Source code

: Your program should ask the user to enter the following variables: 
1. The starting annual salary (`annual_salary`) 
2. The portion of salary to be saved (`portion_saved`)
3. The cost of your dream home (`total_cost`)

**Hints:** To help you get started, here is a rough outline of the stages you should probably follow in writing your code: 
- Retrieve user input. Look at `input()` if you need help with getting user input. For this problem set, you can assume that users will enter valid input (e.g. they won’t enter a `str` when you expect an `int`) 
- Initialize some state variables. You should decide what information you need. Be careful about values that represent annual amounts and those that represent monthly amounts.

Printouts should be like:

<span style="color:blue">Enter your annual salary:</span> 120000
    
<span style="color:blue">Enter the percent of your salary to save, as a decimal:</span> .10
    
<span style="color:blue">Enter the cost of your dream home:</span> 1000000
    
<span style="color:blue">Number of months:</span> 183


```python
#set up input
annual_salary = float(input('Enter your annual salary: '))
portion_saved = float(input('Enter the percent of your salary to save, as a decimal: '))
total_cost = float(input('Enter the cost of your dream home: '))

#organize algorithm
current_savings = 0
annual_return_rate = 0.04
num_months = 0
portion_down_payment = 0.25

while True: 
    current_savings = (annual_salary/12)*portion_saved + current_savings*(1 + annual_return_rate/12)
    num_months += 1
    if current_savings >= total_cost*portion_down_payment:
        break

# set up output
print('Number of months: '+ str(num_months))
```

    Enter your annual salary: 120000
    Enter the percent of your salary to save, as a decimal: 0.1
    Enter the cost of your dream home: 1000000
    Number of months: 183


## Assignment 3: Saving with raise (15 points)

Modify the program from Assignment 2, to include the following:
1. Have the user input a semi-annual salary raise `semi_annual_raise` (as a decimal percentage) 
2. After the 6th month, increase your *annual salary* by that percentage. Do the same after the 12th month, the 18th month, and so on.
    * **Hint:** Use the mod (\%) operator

Required work: Each line above that contains the word "home" must be copied.

Result for this task:
3. The cost of your dream home (`total_cost`)
<span style="color:blue">Enter the cost of your dream home:</span> 1000000
total_cost = float(input('Enter the cost of your dream home: '))
    Enter the cost of your dream home: 1000000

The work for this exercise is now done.